_Problem to work on:_
Could every line below be transcribed exactly, with the pictures dropped?

_Data to examine:_
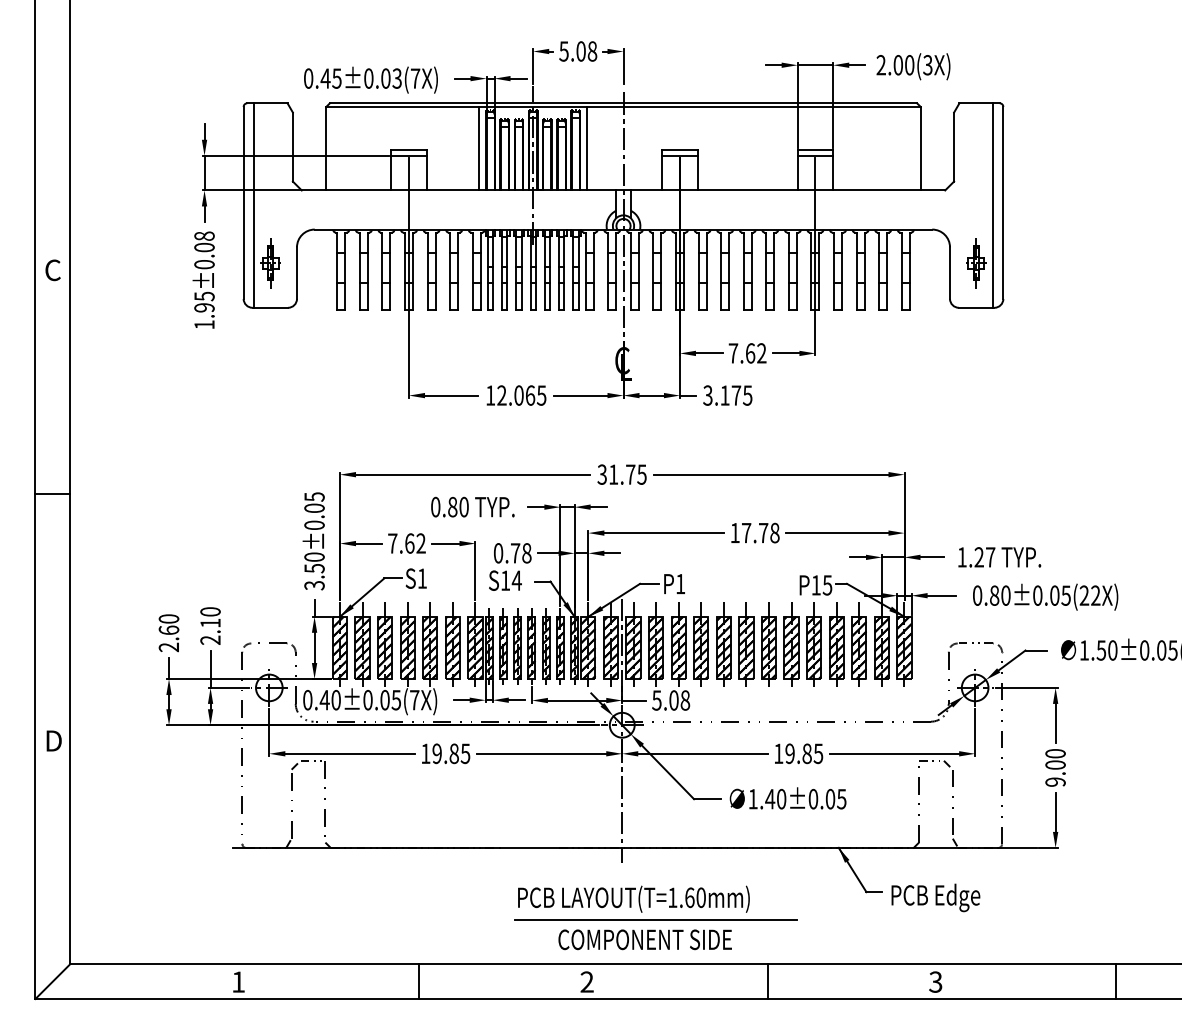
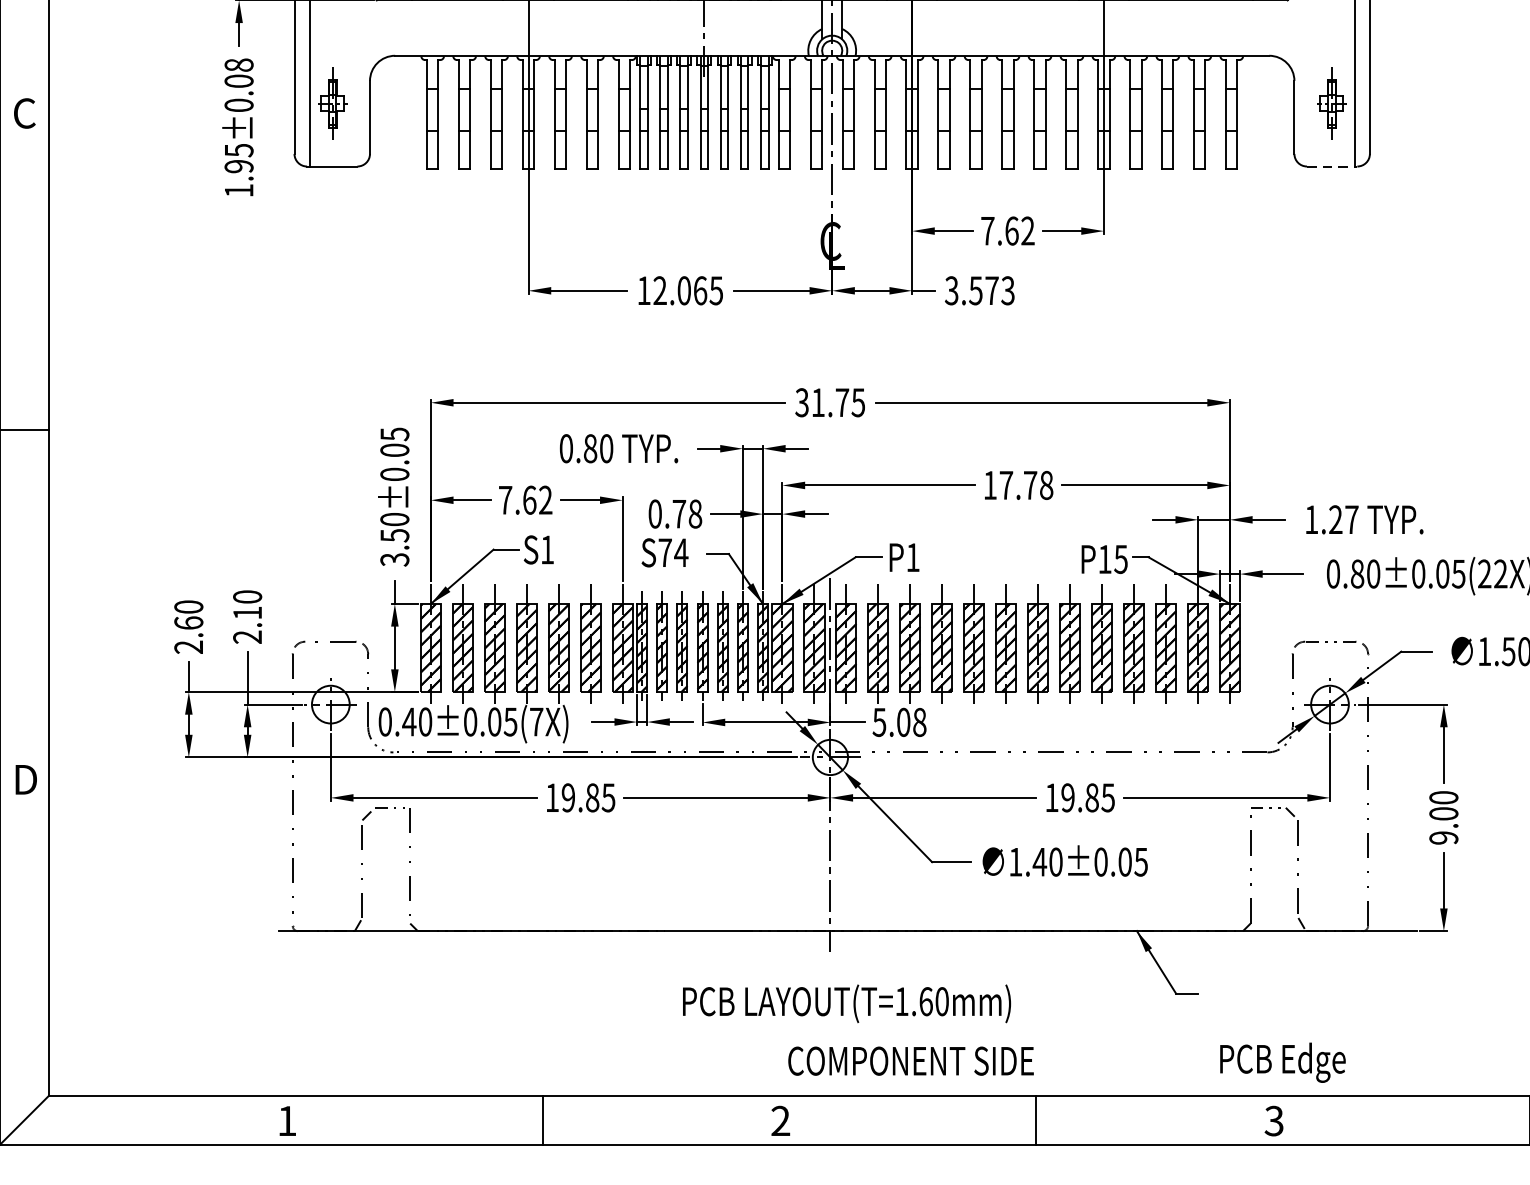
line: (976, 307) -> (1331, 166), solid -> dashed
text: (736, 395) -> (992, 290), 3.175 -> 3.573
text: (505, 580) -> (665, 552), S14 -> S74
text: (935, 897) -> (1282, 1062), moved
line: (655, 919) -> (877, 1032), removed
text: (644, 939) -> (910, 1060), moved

_Exercise answer:_
line: (976, 307) -> (1331, 166), solid -> dashed
text: (736, 395) -> (992, 290), 3.175 -> 3.573
text: (505, 580) -> (665, 552), S14 -> S74
text: (935, 897) -> (1282, 1062), moved
line: (655, 919) -> (877, 1032), removed
text: (644, 939) -> (910, 1060), moved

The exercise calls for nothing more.